(Dataset items)
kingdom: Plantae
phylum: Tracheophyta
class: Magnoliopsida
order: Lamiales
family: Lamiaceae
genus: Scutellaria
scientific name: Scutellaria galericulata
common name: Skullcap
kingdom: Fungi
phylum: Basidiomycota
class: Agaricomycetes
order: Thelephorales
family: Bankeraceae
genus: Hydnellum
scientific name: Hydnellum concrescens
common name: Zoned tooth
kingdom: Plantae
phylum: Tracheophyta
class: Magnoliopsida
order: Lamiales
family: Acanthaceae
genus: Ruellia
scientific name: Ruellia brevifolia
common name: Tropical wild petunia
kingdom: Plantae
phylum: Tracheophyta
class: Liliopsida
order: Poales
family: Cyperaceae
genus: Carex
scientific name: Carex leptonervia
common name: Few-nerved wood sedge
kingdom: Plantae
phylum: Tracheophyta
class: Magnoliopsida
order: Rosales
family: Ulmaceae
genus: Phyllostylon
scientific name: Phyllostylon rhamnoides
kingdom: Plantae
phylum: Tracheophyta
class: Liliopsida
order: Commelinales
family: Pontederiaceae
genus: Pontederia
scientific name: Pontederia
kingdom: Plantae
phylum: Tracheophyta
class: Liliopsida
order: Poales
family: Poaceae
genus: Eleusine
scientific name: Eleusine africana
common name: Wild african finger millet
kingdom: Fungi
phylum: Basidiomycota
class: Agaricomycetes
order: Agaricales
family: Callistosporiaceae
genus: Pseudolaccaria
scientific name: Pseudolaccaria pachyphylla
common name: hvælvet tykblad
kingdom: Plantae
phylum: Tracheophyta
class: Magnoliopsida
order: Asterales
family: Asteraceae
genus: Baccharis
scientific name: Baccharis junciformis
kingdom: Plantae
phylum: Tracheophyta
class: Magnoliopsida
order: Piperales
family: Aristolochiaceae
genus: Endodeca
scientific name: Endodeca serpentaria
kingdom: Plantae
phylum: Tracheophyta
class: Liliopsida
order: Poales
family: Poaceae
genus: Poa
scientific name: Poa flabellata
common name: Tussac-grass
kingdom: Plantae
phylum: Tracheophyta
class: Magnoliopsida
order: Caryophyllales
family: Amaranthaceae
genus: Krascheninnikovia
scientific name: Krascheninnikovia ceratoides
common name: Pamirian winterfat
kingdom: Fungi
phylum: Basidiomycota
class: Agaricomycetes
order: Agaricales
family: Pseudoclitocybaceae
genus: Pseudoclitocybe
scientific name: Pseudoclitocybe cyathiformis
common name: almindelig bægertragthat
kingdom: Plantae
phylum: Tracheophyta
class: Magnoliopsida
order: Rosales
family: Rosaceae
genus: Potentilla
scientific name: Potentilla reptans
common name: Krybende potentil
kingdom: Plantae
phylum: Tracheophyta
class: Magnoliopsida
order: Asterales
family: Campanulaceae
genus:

INSTRUCTION
Revise the records above by changing every "common name" to "vernacular name" and leaving everything else untouched.

ANSWER
kingdom: Plantae
phylum: Tracheophyta
class: Magnoliopsida
order: Lamiales
family: Lamiaceae
genus: Scutellaria
scientific name: Scutellaria galericulata
vernacular name: Skullcap
kingdom: Fungi
phylum: Basidiomycota
class: Agaricomycetes
order: Thelephorales
family: Bankeraceae
genus: Hydnellum
scientific name: Hydnellum concrescens
vernacular name: Zoned tooth
kingdom: Plantae
phylum: Tracheophyta
class: Magnoliopsida
order: Lamiales
family: Acanthaceae
genus: Ruellia
scientific name: Ruellia brevifolia
vernacular name: Tropical wild petunia
kingdom: Plantae
phylum: Tracheophyta
class: Liliopsida
order: Poales
family: Cyperaceae
genus: Carex
scientific name: Carex leptonervia
vernacular name: Few-nerved wood sedge
kingdom: Plantae
phylum: Tracheophyta
class: Magnoliopsida
order: Rosales
family: Ulmaceae
genus: Phyllostylon
scientific name: Phyllostylon rhamnoides
kingdom: Plantae
phylum: Tracheophyta
class: Liliopsida
order: Commelinales
family: Pontederiaceae
genus: Pontederia
scientific name: Pontederia
kingdom: Plantae
phylum: Tracheophyta
class: Liliopsida
order: Poales
family: Poaceae
genus: Eleusine
scientific name: Eleusine africana
vernacular name: Wild african finger millet
kingdom: Fungi
phylum: Basidiomycota
class: Agaricomycetes
order: Agaricales
family: Callistosporiaceae
genus: Pseudolaccaria
scientific name: Pseudolaccaria pachyphylla
vernacular name: hvælvet tykblad
kingdom: Plantae
phylum: Tracheophyta
class: Magnoliopsida
order: Asterales
family: Asteraceae
genus: Baccharis
scientific name: Baccharis junciformis
kingdom: Plantae
phylum: Tracheophyta
class: Magnoliopsida
order: Piperales
family: Aristolochiaceae
genus: Endodeca
scientific name: Endodeca serpentaria
kingdom: Plantae
phylum: Tracheophyta
class: Liliopsida
order: Poales
family: Poaceae
genus: Poa
scientific name: Poa flabellata
vernacular name: Tussac-grass
kingdom: Plantae
phylum: Tracheophyta
class: Magnoliopsida
order: Caryophyllales
family: Amaranthaceae
genus: Krascheninnikovia
scientific name: Krascheninnikovia ceratoides
vernacular name: Pamirian winterfat
kingdom: Fungi
phylum: Basidiomycota
class: Agaricomycetes
order: Agaricales
family: Pseudoclitocybaceae
genus: Pseudoclitocybe
scientific name: Pseudoclitocybe cyathiformis
vernacular name: almindelig bægertragthat
kingdom: Plantae
phylum: Tracheophyta
class: Magnoliopsida
order: Rosales
family: Rosaceae
genus: Potentilla
scientific name: Potentilla reptans
vernacular name: Krybende potentil
kingdom: Plantae
phylum: Tracheophyta
class: Magnoliopsida
order: Asterales
family: Campanulaceae
genus:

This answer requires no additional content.